Gogo Air is a provider of inflight communications including internet, text messaging, and other related services. Gogo currently partners with 11 major commercial airlines and the satellite provider Inmarsat to serve 80% of the airline market. Gogo has a preference for long-term contracts, typically 10 years, tying airlines into their service for a significant duration. The long-term contracts have been a major driver of increased market share over the past several years.
Gogo is excellent at applying the most relevant and economical technology to each flight they serve. International flights are best served by Inmarsat’s satellite technology and a majority of domestic flights are best served by Gogo’s wireless offerings.

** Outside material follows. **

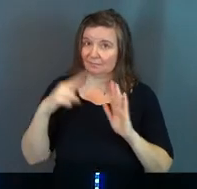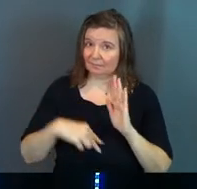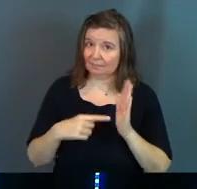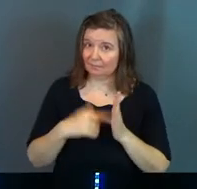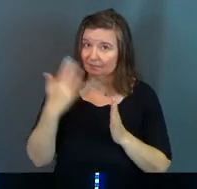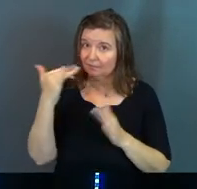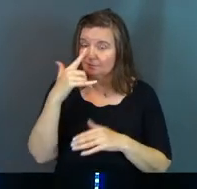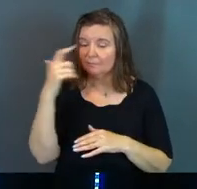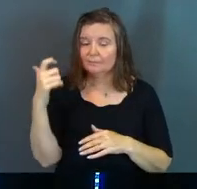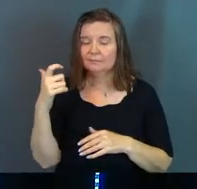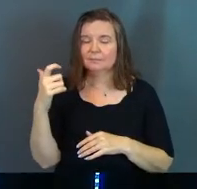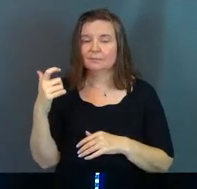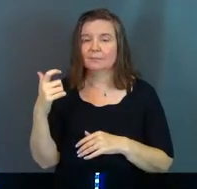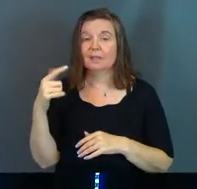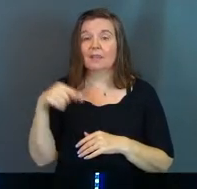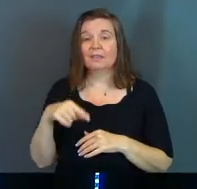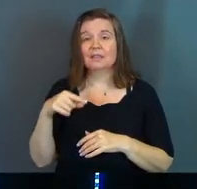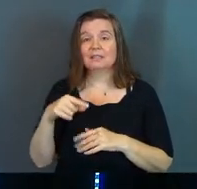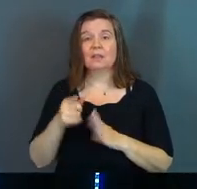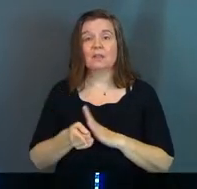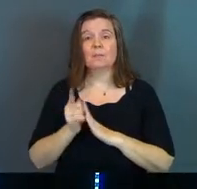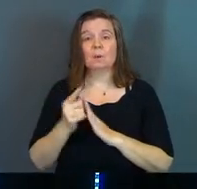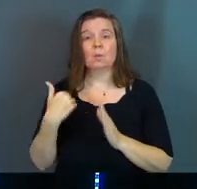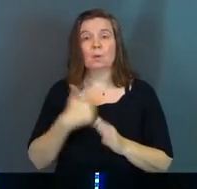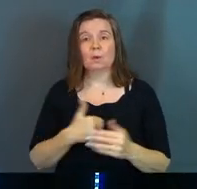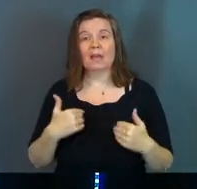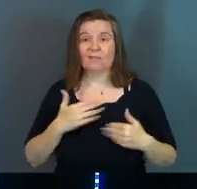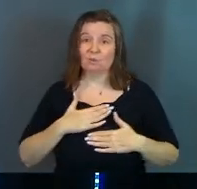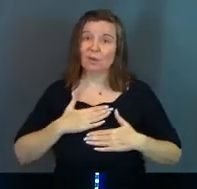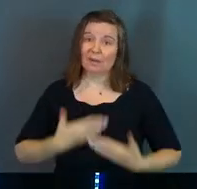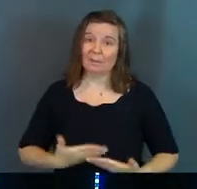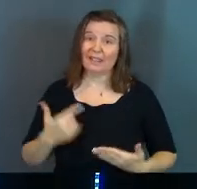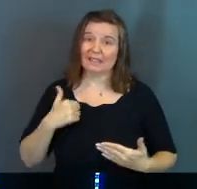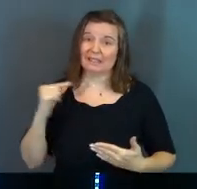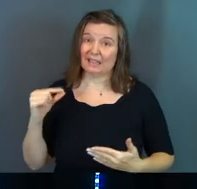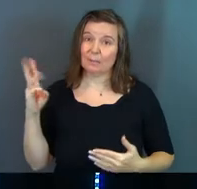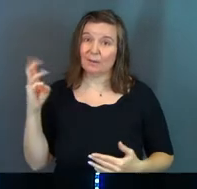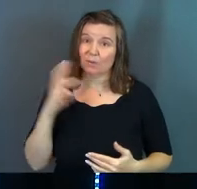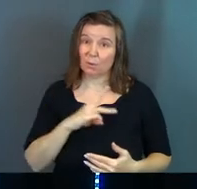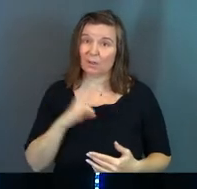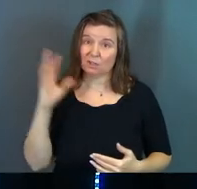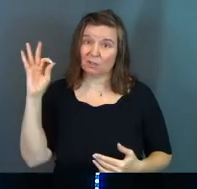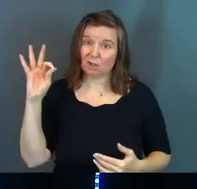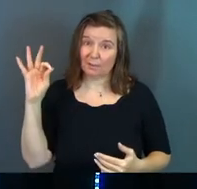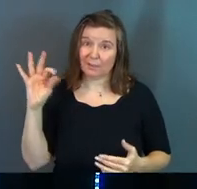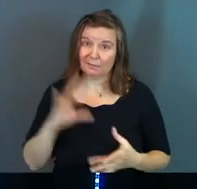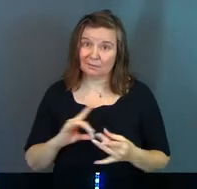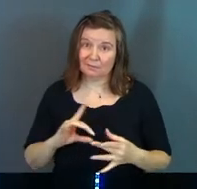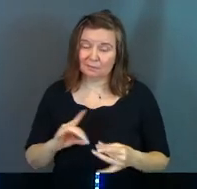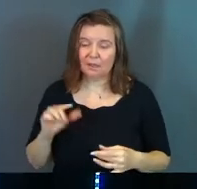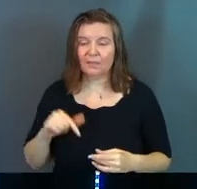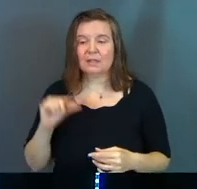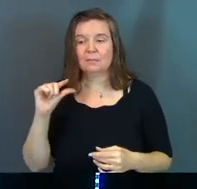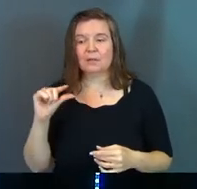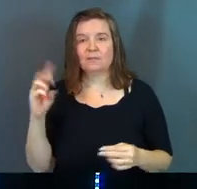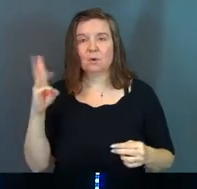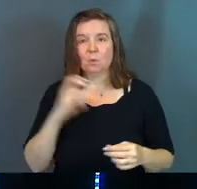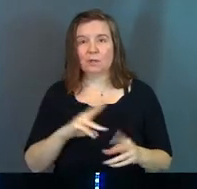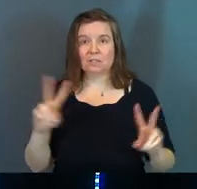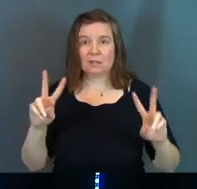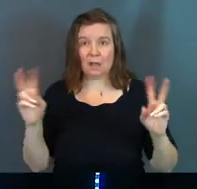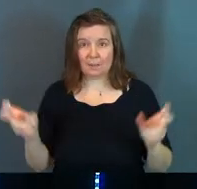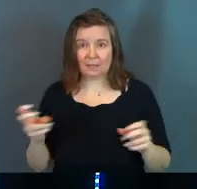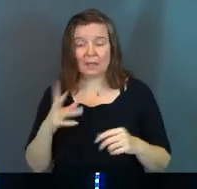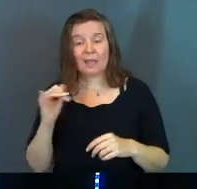read this to you because this is the moment where we've got to admit that this is a bit of a weird sermon. And this is a bit of a weird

Two months ago I probably would have written that Gogo is a digital loser as one of the most shorted stocks on the market and provider of weak service and reliant upon long-term contracts. But, with the recent FAA approval to install new hardware that will allow for 20x the bandwith offered previously, Gogo will not only continue to control a majority of the market, but will have a strong chance of contract renewal and positive customer reviews. Recent surveys have shown that frequent fliers have felt Gogo is both too expensive and too slow. With the 2KU hardware (offering the 20x current bandwith), major airlines are increasing the number of aircrafts that carry Gogo and partner hardware, which is a positive sign for revenue growth for Gogo.
Many investors cite massive capital expenditures on new equipment as unsustainable and a negative sign for Gogo, especially when examining the free cash flow generated by the business over the last 6 years. The free cash flow problem combined with the end of long-term contracts over the next few years drove many investors to short Gogo stock. However, with recent FAA approval of 2KU on flights, not only will revenue increase through new customers and expanded offerings to existing customers, but the likelihood of contract renewal for another 10 years increases significantly.
One of the major ways Gogo’s competition aims to compete is on price. Competing on service tends to be a better method than price in an industry with ever higher expectations for quality. It’s an industry that requires significant capital expenditures for the deployment of new/faster technology and sacrificing margin or cutting expenses on R&D aren’t realistic options.
Overall, Gogo has maintained technology offerings ahead of competitors and in line with expectations of most customers. Long-term contracts have prevented significant volatility expected in businesses with such high capital expenditures as new technologies are released. Critically, they aren’t tied to a single technological offering and understand the rise of satellite internet for airlines, evident in the partnership with Inmarsat. Gogo is a digital winner because of the relentless pursuit of market share, protected through long-term contracts and advanced technology.